14 sessions down, 15 sessions up and we're right back to a Fed meeting. The only people getting rich in this kind of market are your brokers (and you can tell from their earnings reports!). Sure we picked plenty of winners (see our September Trade Reviews) along the way but it's a frustrating way to play and has wrecked havok with our short-term trading. as we tend to rely on Fudamentals which have clearly been tossed out the window this year.
JPM has just issued a report stating: "The current episode of excess liquidity, which began in May 2012, appears to have been the most extreme ever in terms of its magnitude." They said the latest surge is far beyond anything seen in the last three episodes of excess liquidity: 1993-1995, 2001-2006, and during the Lehman emergency response from October 2008 to September 2010, all of which set off a blistering rise in asset prices.
This is not a problem right now. The bank says there is enough juice to keep the boom going for several more months, but it stores up bigger problems for later. "It could be a warning if fundamentals are out of whack. Markets could be vulnerable next year if that liquidity starts to disappear."
Per Ambrose Pritchart: Determining levels of excess money is no easy task. The devil is in the detail. JP Morgan measures "broad liquidity" held by firms, pension funds, households (etc) as well as banks. They say correctly (a crucial point often missed) that QE bond purchases from banks do not necessarily boost the broad money supply. You have to buy outside the banks. In very crude terms, excess liquidity is the gap between "money demand and money supply". When confidence returns, demand for money falls, so it finds a home elsewhere in stocks, property, and such.
If JP Morgan is right, you can see why the BIS, the IMF, and Fed hawks are biting their fingernails worrying about the next train wreck. There is clearly a huge problem with the way QE has been conducted. The wash of money has set off another asset boom, yet the world economy has failed to achieve "escape velocity", and is arguably still in a contained depression. Global trade volumes contracted by 0.8% in August. (It would have been a lot worse without QE of course, though we can never prove it).
"Rather, the priority now is to advance growth reforms. For Abenomics to work, Japan's long-term economic problems need to be tackled.

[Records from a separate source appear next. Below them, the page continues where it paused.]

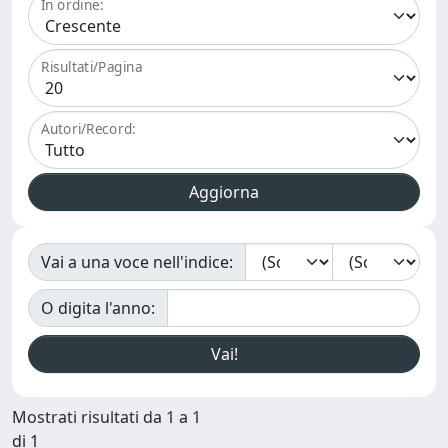
In ordine:
Risultati/Pagina
Autori/Record:
Vai a una voce nell'indice:
O digita l'anno:
Mostrati risultati da 1 a 1
di 1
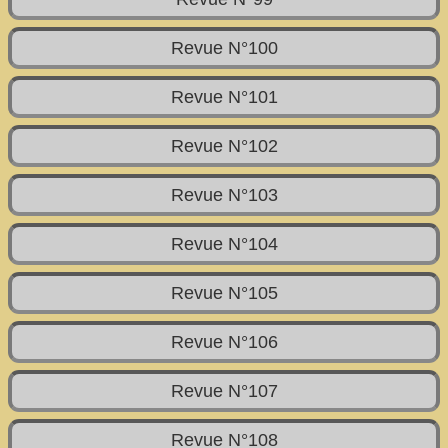
Revue N°100
Revue N°101
Revue N°102
Revue N°103
Revue N°104
Revue N°105
Revue N°106
Revue N°107
Revue N°108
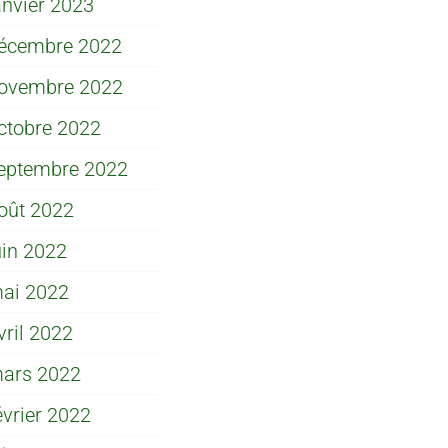
anvier 2023
écembre 2022
ovembre 2022
ctobre 2022
eptembre 2022
oût 2022
uin 2022
ai 2022
vril 2022
ars 2022
évrier 2022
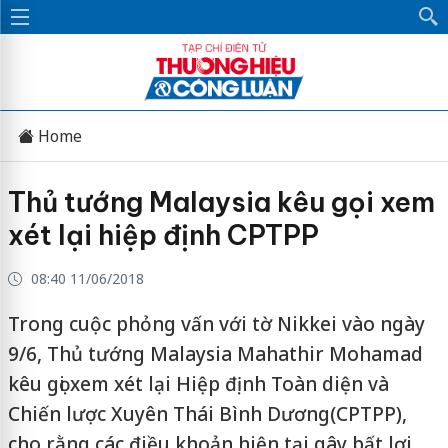
Home
Thủ tướng Malaysia kêu gọi xem
xét lại hiệp định CPTPP
08:40 11/06/2018
Trong cuộc phỏng vấn với tờ Nikkei vào ngày
9/6, Thủ tướng Malaysia Mahathir Mohamad
kêu gọi xem xét lại Hiệp định Toàn diện và
Chiến lược Xuyên Thái Bình Dương(CPTPP),
cho rằng các điều khoản hiện tại gây bất lợi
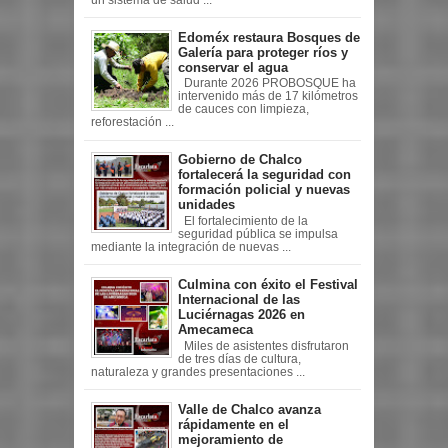
Edoméx restaura Bosques de
Galería para proteger ríos y
conservar el agua
Durante 2026 PROBOSQUE ha
intervenido más de 17 kilómetros
de cauces con limpieza,
reforestación ...
Gobierno de Chalco
fortalecerá la seguridad con
formación policial y nuevas
unidades
El fortalecimiento de la
seguridad pública se impulsa
mediante la integración de nuevas ...
Culmina con éxito el Festival
Internacional de las
Luciérnagas 2026 en
Amecameca
Miles de asistentes disfrutaron
de tres días de cultura,
naturaleza y grandes presentaciones ...
Valle de Chalco avanza
rápidamente en el
mejoramiento de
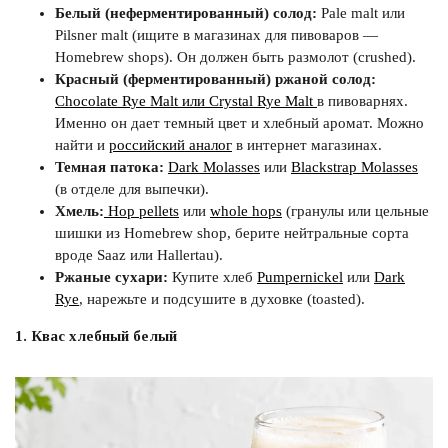
Белый (неферментированный) солод:
Pale malt или
Pilsner malt (ищите в магазинах для пивоваров —
Homebrew shops). Он должен быть размолот (crushed).
Красный (ферментированный) ржаной солод:
Chocolate Rye Malt или Crystal Rye Malt
в пивоварнях.
Именно он дает темный цвет и хлебный аромат. Можно
найти и
российский аналог
в интернет магазинах.
Темная патока:
Dark Molasses
или
Blackstrap Molasses
(в отделе для выпечки).
Хмель:
Hop pellets
или
whole hops
(гранулы или цельные
шишки из Homebrew shop, берите нейтральные сорта
вроде Saaz или Hallertau).
Ржаные сухари:
Купите хлеб
Pumpernickel
или
Dark
Rye
, нарежьте и подсушите в духовке (toasted).
1. Квас хлебный белый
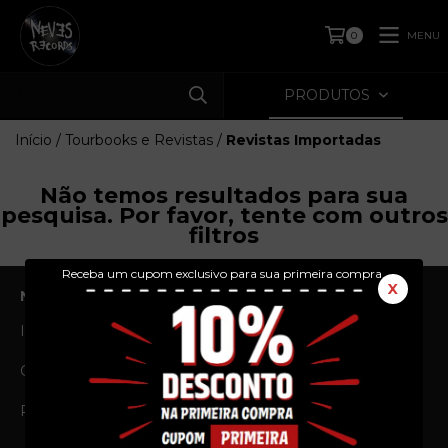
MENU
0
PRODUTOS
Início
/
Tourbooks e Revistas
/
Revistas Importadas
Não temos resultados para sua
pesquisa. Por favor, tente com outros
filtros
Receba um cupom exclusivo para sua primeira compra.
X
NAVEGAÇÃO
Início
Produtos
Quem Somos
Prazos e Envios
Política de Privacidade
Política de Troca e
Devolução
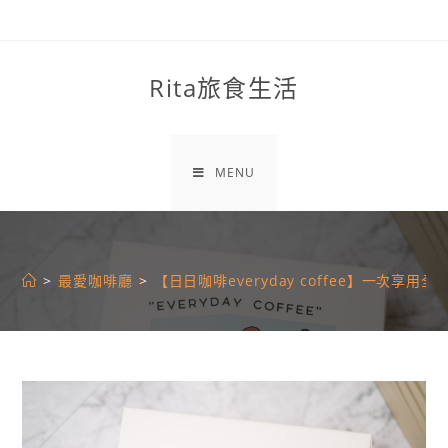
Skip
to
content
Rita旅食生活
MENU
>
最愛咖啡廳
>
【日日咖啡everyday coffee】一次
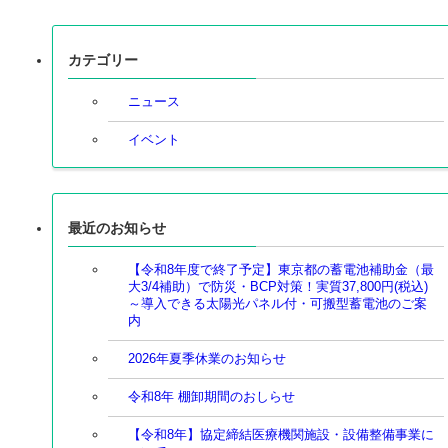
カテゴリー
ニュース
イベント
最近のお知らせ
【令和8年度で終了予定】東京都の蓄電池補助金（最
大3/4補助）で防災・BCP対策！実質37,800円(税込)
～導入できる太陽光パネル付・可搬型蓄電池のご案
内
2026年夏季休業のお知らせ
令和8年 棚卸期間のおしらせ
【令和8年】協定締結医療機関施設・設備整備事業に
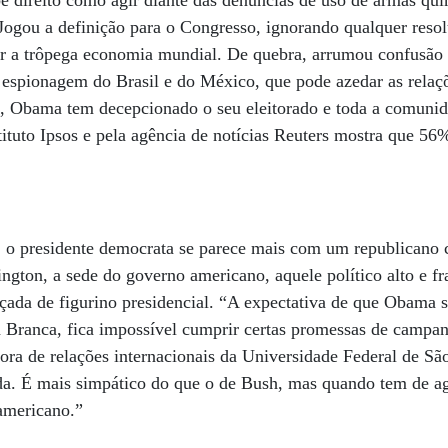
e direito como agir diante das denúncias de uso de armas qu
. Jogou a definição para o Congresso, ignorando qualquer re
r a trôpega economia mundial. De quebra, arrumou confusão n
spionagem do Brasil e do México, que pode azedar as relaç
ão, Obama tem decepcionado o seu eleitorado e toda a comuni
stituto Ipsos e pela agência de notícias Reuters mostra que 5
o, o presidente democrata se parece mais com um republicano
ngton, a sede do governo americano, aquele político alto e fr
çada de figurino presidencial. “A expectativa de que Obama se
a Branca, fica impossível cumprir certas promessas de campan
ora de relações internacionais da Universidade Federal de Sã
. É mais simpático do que o de Bush, mas quando tem de agi
 americano.”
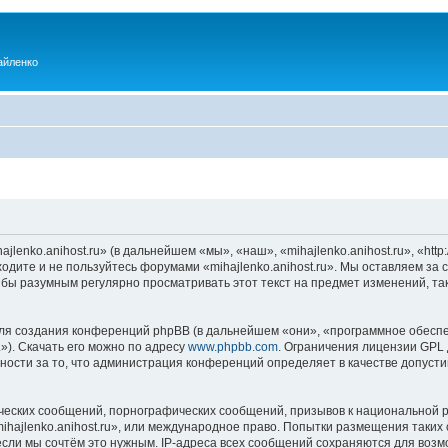
айленко
enko.anihost.ru» (в дальнейшем «мы», «наш», «mihajlenko.anihost.ru», «http:/
одите и не пользуйтесь форумами «mihajlenko.anihost.ru». Мы оставляем за 
 бы разумным регулярно просматривать этот текст на предмет изменений, так
я создания конференций phpBB (в дальнейшем «они», «программное обеспе
»). Скачать его можно по адресу
www.phpbb.com
. Ограничения лицензии GPL 
ности за то, что администрация конференций определяет в качестве допусти
ческих сообщений, порнографических сообщений, призывов к национальной р
mihajlenko.anihost.ru», или международное право. Попытки размещения таки
если мы сочтём это нужным. IP-адреса всех сообщений сохраняются для возм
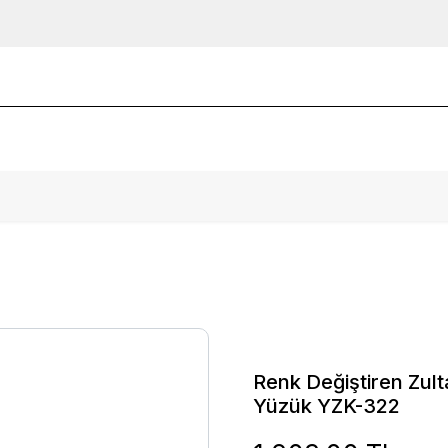
Renk Değiştiren Zul
Yüzük YZK-322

Based on IMF calculations, additional fiscal savings of around 5% of GDP are needed beyond 2015 to bring down debt," he said.
It was that constant REDUCTION of debt, from 1947- 1981, that made the Dollar the World's reserve currency but we have since taken that PRIVILEGED position and squandered it, and our currency has fallen 5% in value this year alone.
5% in a year is worthless in 20 years – seriously? No one cares? Seriously?
We'll see if the Fed cares later today.